Siegel also called the Jewish state “the No. 1 partner to the United States when it comes to intelligence sharing”—a relationship that also includes training of special forces and even development of high-tech bandages.

But the most significant tie, he said, is commercial.

“Israel today is a high-tech giant,” he said. “Even though we’re [geographically] small, we punch way above our weight. “After Silicon Valley, Israel is probably the No. 2 or No. 3 most significant high-tech ecosystem in the world today.”
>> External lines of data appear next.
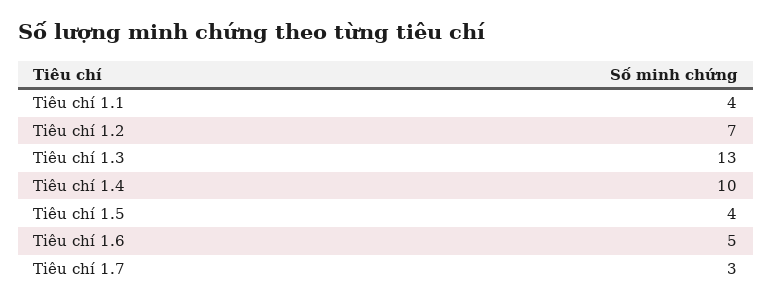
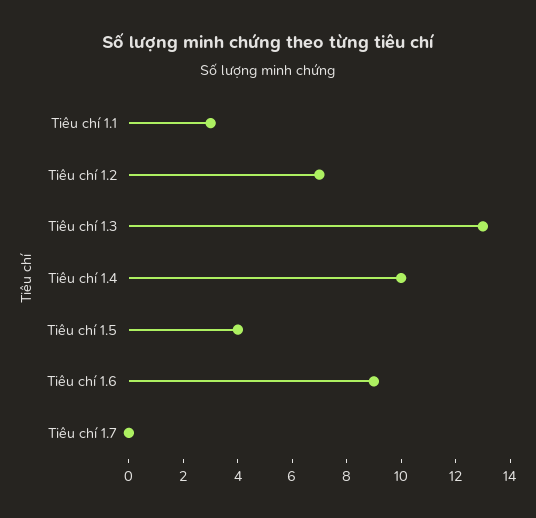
Tiêu chí 1.1: 4 -> 3
Tiêu chí 1.6: 5 -> 9
Tiêu chí 1.7: 3 -> 0

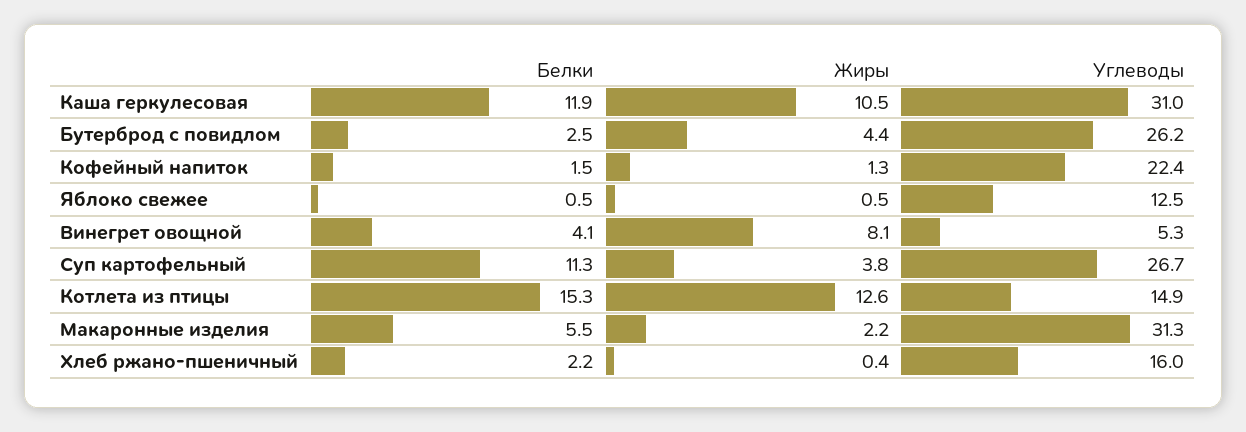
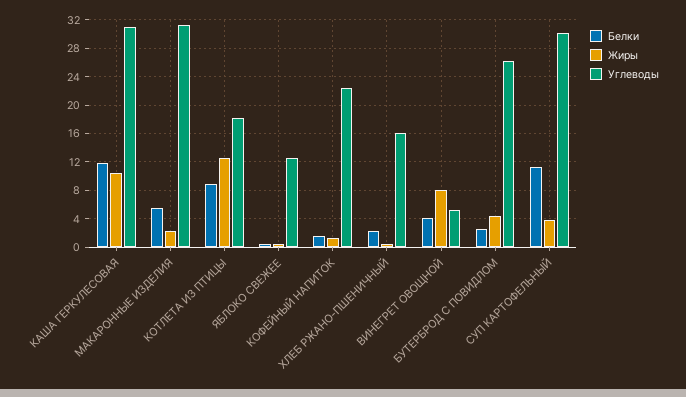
Углеводы, Суп картофельный: 26.7 -> 30
Белки, Котлета из птицы: 15.3 -> 9
Углеводы, Котлета из птицы: 14.9 -> 18

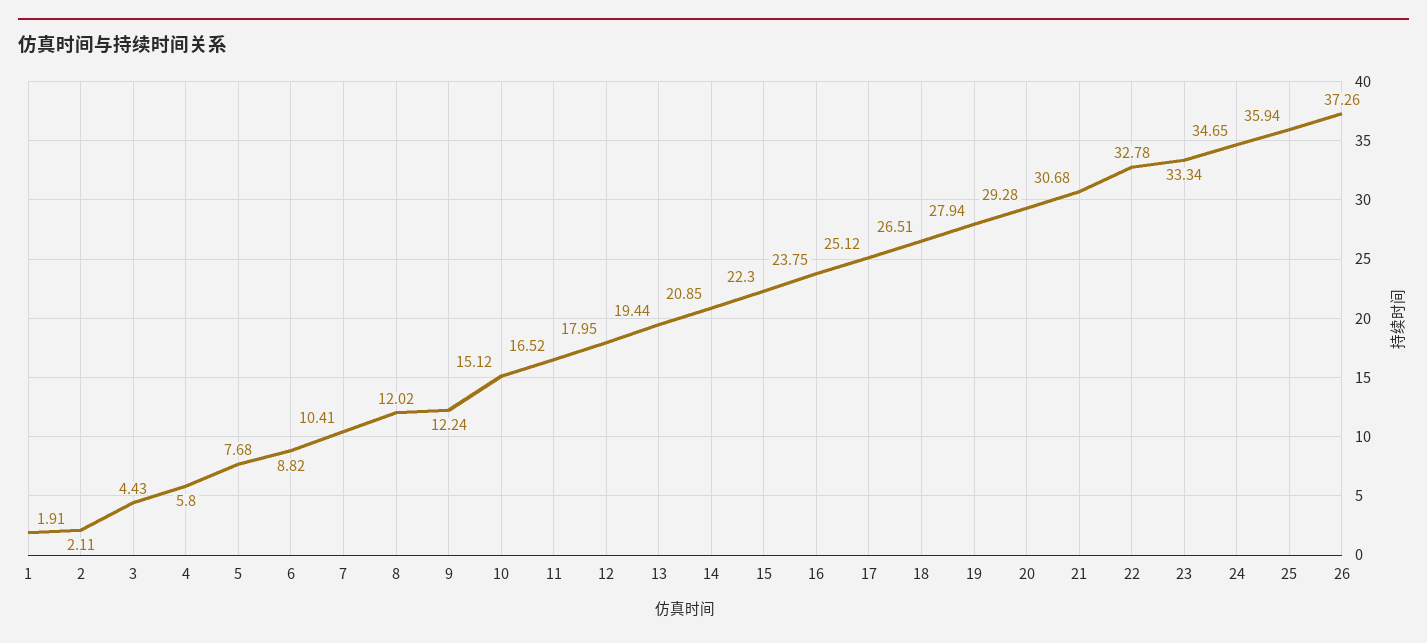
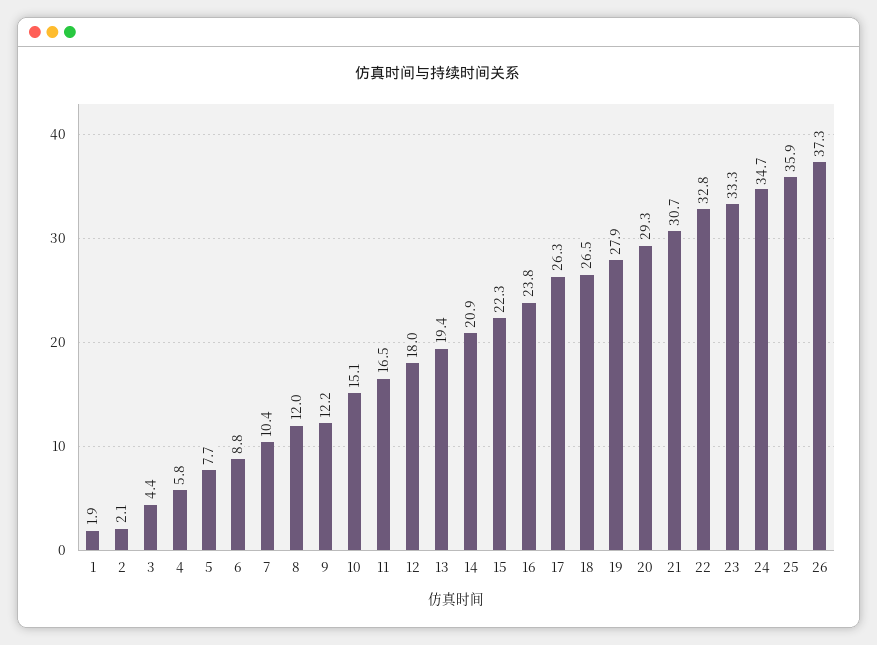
17: 25.12 -> 26.3

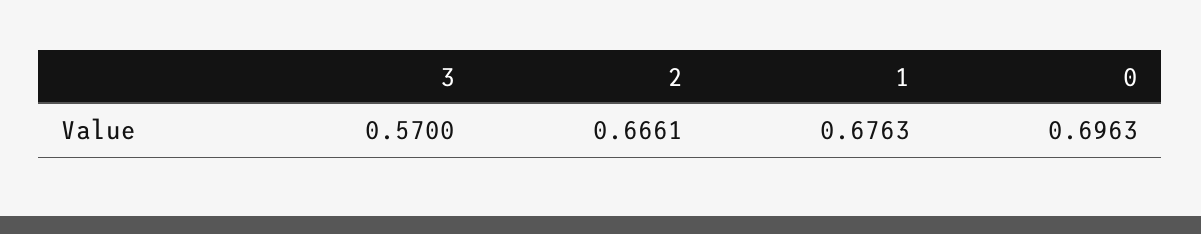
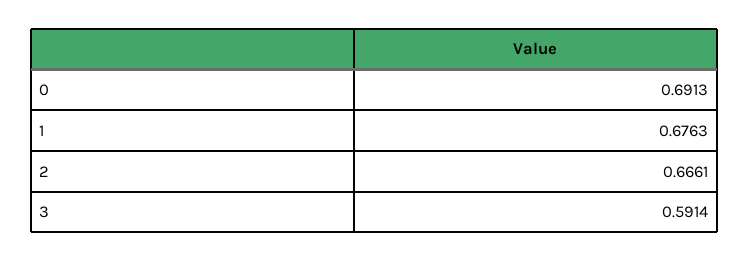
3: 0.57 -> 0.5914
0: 0.6963 -> 0.6913

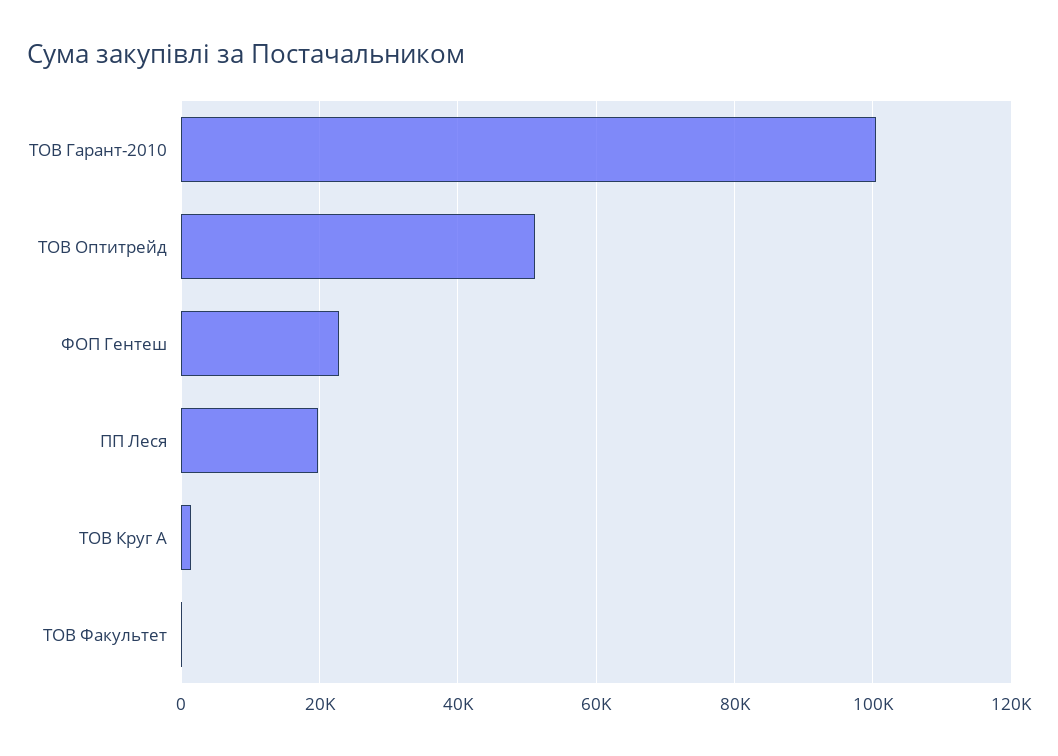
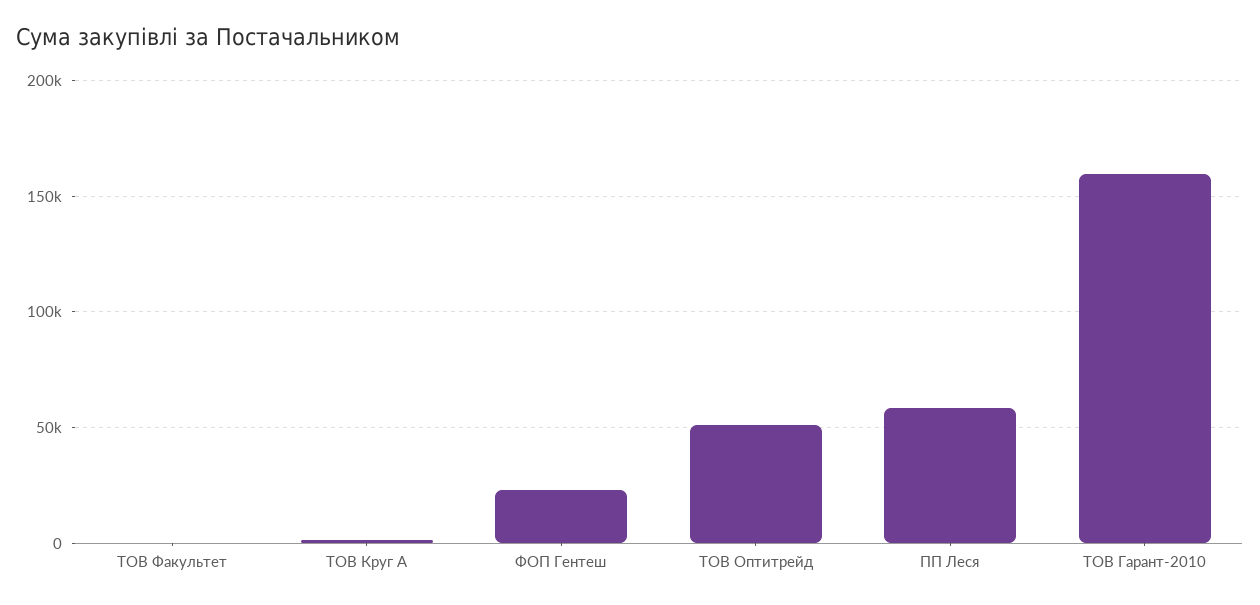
ТОВ Гарант-2010: 100000 -> 160000
ПП Леся: 20000 -> 60000

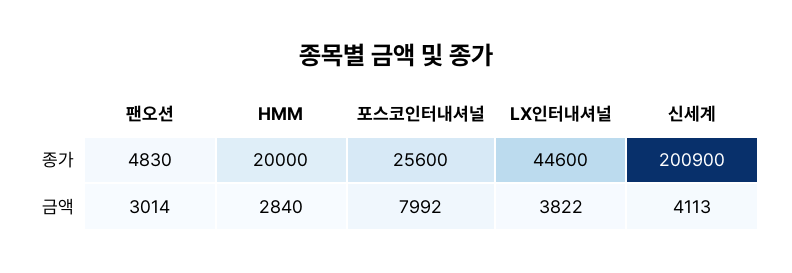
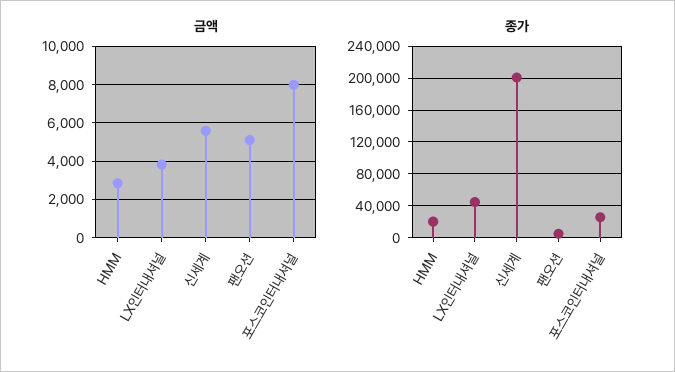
금액, 팬오션: 3014 -> 5000
금액, 신세계: 4113 -> 5500

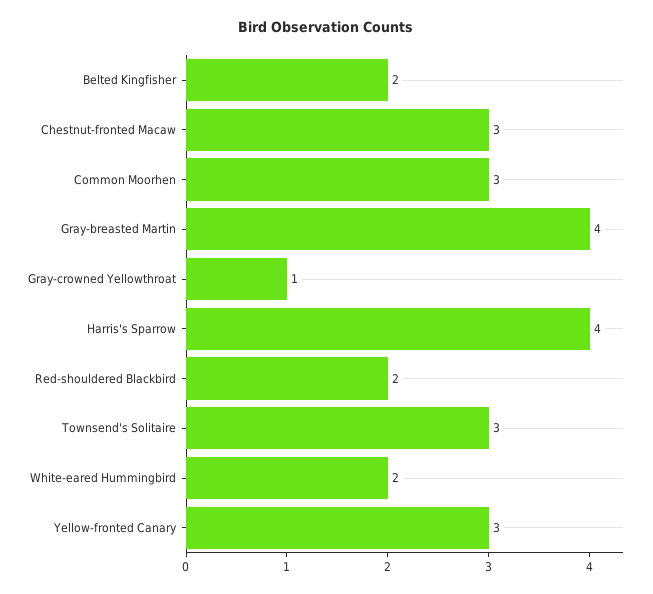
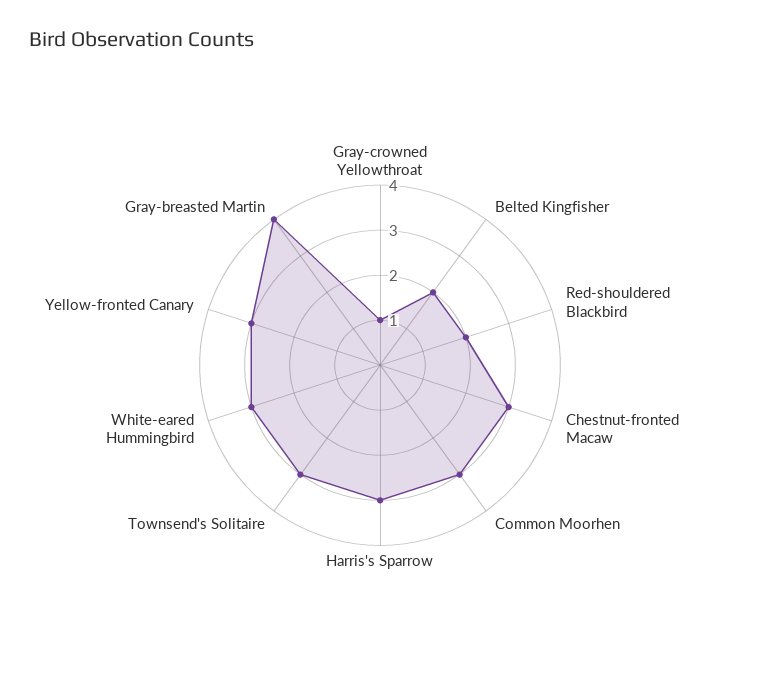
Harris's Sparrow: 4 -> 3
White-eared Hummingbird: 2 -> 3

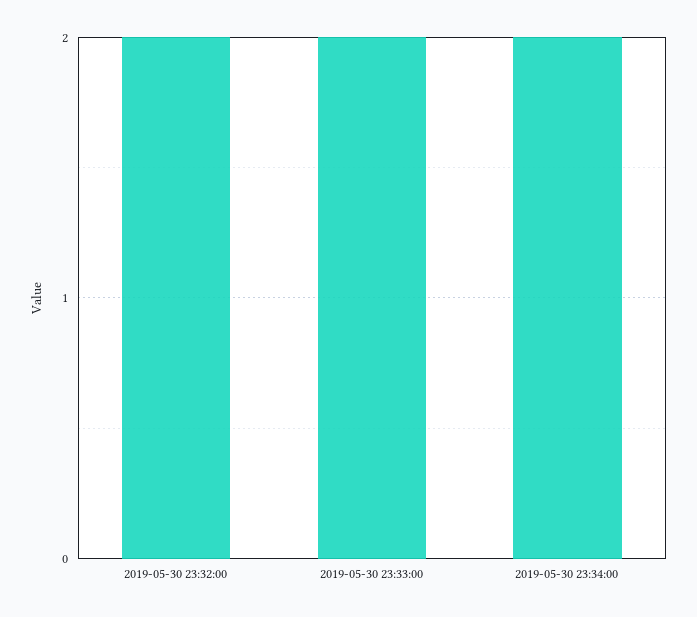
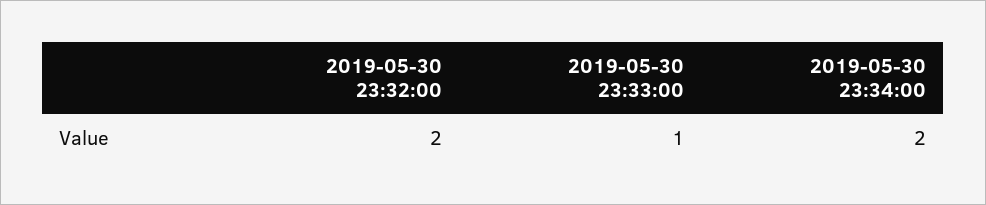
2019-05-30 23:33:00: 2 -> 1

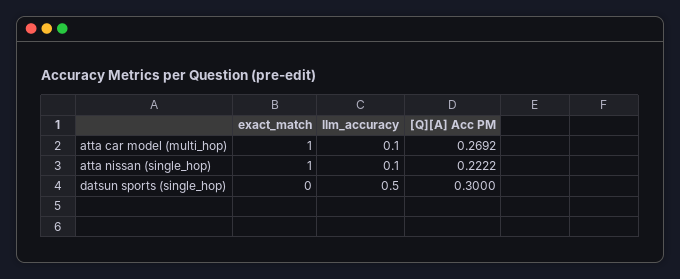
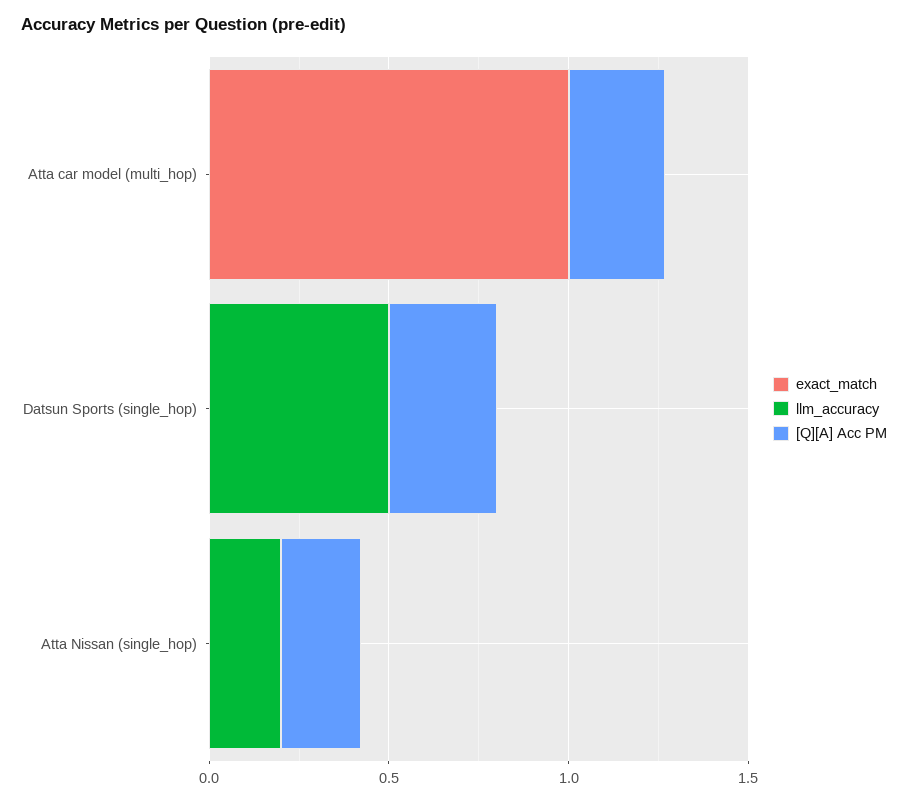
llm_accuracy, atta car model (multi_hop): 0.1 -> 0
exact_match, atta nissan (single_hop): 1 -> 0
llm_accuracy, atta nissan (single_hop): 0.1 -> 0.2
He noted Israel’s work in technologies of the future—brain science, nanotechnology, genetics, robotics and artificial intelligence.

He said Israel boasts 250 international research and development centers and 5,000 startups—“more than all of Europe combined.”  Intel operates five plants in Israel, he said, and Apple is opening its third R&D center in Israel—the only one outside of California.

But amid that flowering of industy, Israel lives amid threats, surrounded by what he called “failing societies.”

“We have challenges that we have not seen since [the nation’s founding in] 1948—and certainly not since 1967 [and the Six-Day War],” he said. “So it’s a moment of extreme danger.”

“This is where [the United States and Israel] need to work together very closely.”